Photograph courtesy Jim Reichert, World Bank
Published December 7, 2011
The shield would be an enhanced version of thick ice sheets that naturally form over rivers during winter. These sheets, which can grow up to 23 feet (7 meters) thick, are known in Mongolia and Russia as naleds, and in Alaska and Scandinavia as aufeis—German for "ice on top."
The ice sheets form under certain conditions—very cold temperatures and fast-flowing rivers—when water under the existing ice cover bursts through the cracks and freezes at the surface. (See river pictures.)
Layer after layer of the ice builds up to form a sheet that typically melts away each summer—though, if it's thick enough, the sheet will sometimes last through the summer.
Many of Mongolia's nomadic herders are moving off the steppe and into cities, especially as warmer temperatures are drying up grasslands, which provide food for the country's livestock. (Read more about how Ulaanbaatar is modernizing in National Geographic magazine.)
In the past 60 years, Mongolia has warmed about 3.4 degrees Fahrenheit (1.9 degrees Celsius)—about three times faster than Earth has warmed on average.
To help Ulaanbaatar's growing population keep cool, a British-Mongolian venture called the EMI-ECOS Consortium will soon launch a one-billion tugrik (U.S. $750,000) experiment to grow larger naleds on the Tuul River (map), the Guardian newspaper reported in November.
Ice Shield Would Combat Urban Heat
For the proposed plan, engineers would grow thicker naleds by drilling holes in the ice and pumping water to the surface of the ice sheet, where the water would freeze and form thicker, longer lasting ice.
The hope is that this ice could cool the nearby capital, partially countering the effect of global warming as well as the "urban heat island" effect, in which cities are usually warmer than surrounding areas.
Such artificial naleds could "create cool parks to combat urban heat islands," EMI-ECOS Consortium's lead researcher geologist Robin Grayson wrote in 2010 in Mongolia's World Placer Journal.
By tweaking local temperatures, this sort of microclimate engineering is reminiscent of geoengineering proposals that would purportedly change the temperature of the whole planet.
Caribou Air-Conditioning May Not Cut It
But some experts are skeptical the naleds would chill the air enough to make a difference throughout the city.
Though the air is definitely cooler above these ice sheets, the cooling effect tends to be more localized,
Large ice sheets such as glaciers can create chilly winds that cool the surrounding area—but only up to about a third of a mile (half a kilometer) away, noted Marc Olefs, a meteorologist and glaciologist at Austria's Central Institute for Meteorology and Geodynamics.
To cool Ulaanbaatar, the naleds would have to be in the right spot for winds to blow across the ice before reaching the city.
Aufeis expert Douglas Kane, of the University of Alaska in Fairbanks, has also seen caribou stand on aufeis in the middle of a river as a way of escaping mosquitoes, which dislike cooler temperatures.

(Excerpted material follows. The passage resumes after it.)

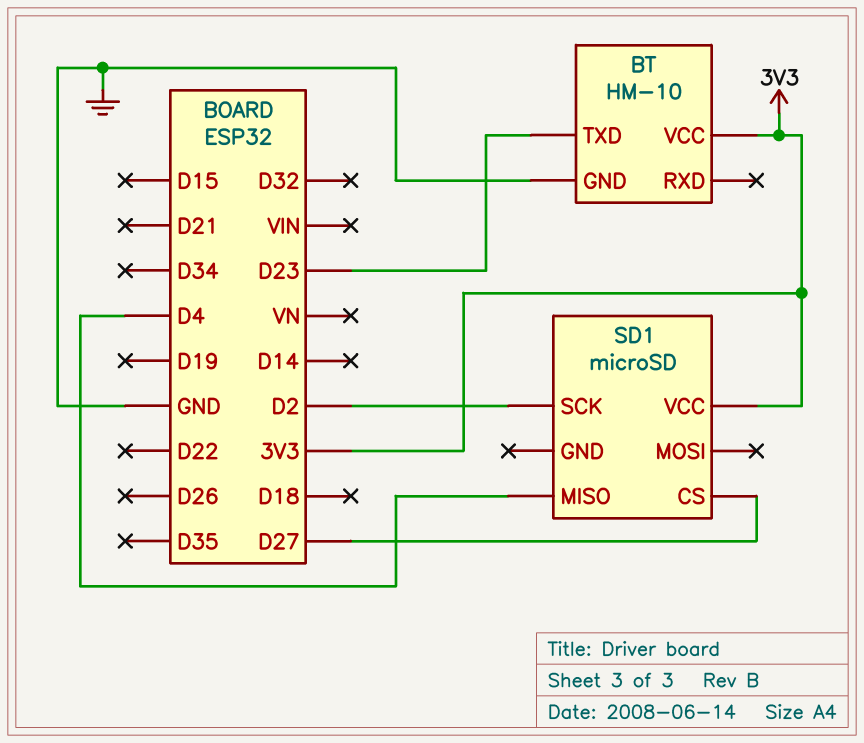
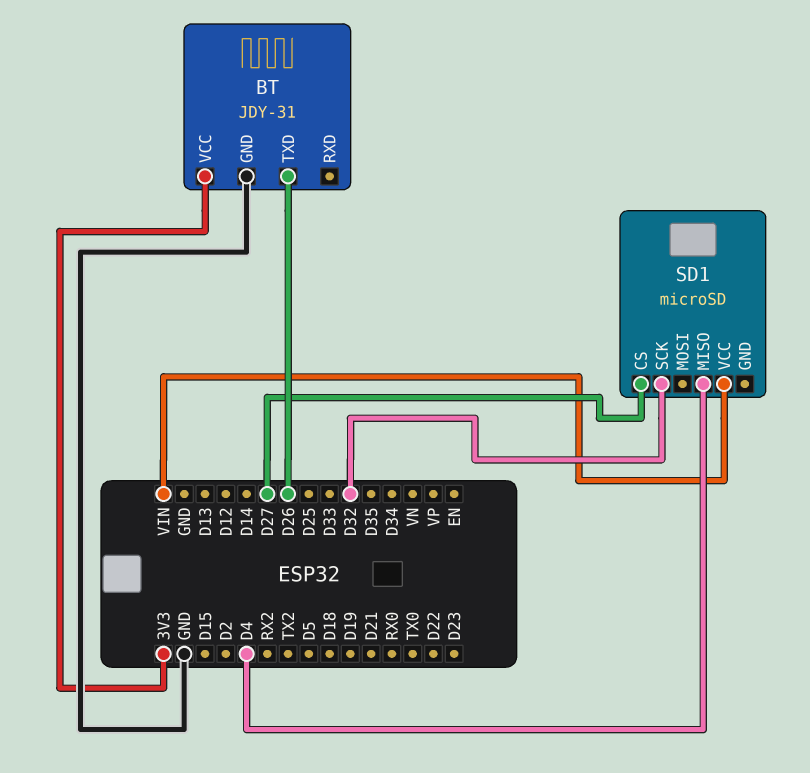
BT: HM-10 -> JDY-31
BT pin TXD: D23 -> D26
SD1 pin SCK: D2 -> D32
SD1 pin VCC: 3V3 -> VIN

To get such an air-conditioning effect, "you could go sit on the aufeis," Kane said, "but that's probably not what the [ice-shield planners] had in mind."
In addition this method of growing naleds seems to be untested so far, meterologist Olefs added. He has studied efforts to preserve glaciers by covering them with special blankets and is familiar with efforts to grow snow on glaciers for ski slopes in Germany's Black Forest.

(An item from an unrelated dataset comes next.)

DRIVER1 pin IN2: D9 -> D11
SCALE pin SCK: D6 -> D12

But "I haven't heard of any idea relating river-ice manipulation to climate change issues before," Olefs said.
(See pictures: "Seven Emergency Climate Fixes.")
White Roofs a Better Cooling Option?
To cool Ulaanbaatar, another option might be to collect cool water from the melting naleds and pipe it through the city—something Sweden is already doing with stored up snow.
(Read about cities as solutions in National Geographic magazine.)
But "the investment is much bigger," Olefs admitted, and would likely be a hurdle for a poor country such as Mongolia.
The ice-shield proposal sounds similar to other ideas for geoengineering, noted Hashem Akbari, an expert on urban heat islands at Concordia University in Quebec, Canada.
But many of these climate-manipulation plans could have negative side effects, Akbari said.
Growing thicker, longer lasting naleds, for example, could affect life in the rivers or water supplies downstream, experts say.
But there are other ways of cooling a city that'd be relatively cheap and free from unintended effects, Akbari added.
In particular, painting roofs white and using light-colored pavement can cool cities and lower the need for air conditioning—a time-honored way of staying cool that could be used more widely.
"The world has thousands of years of experience with this—with no negative side effects."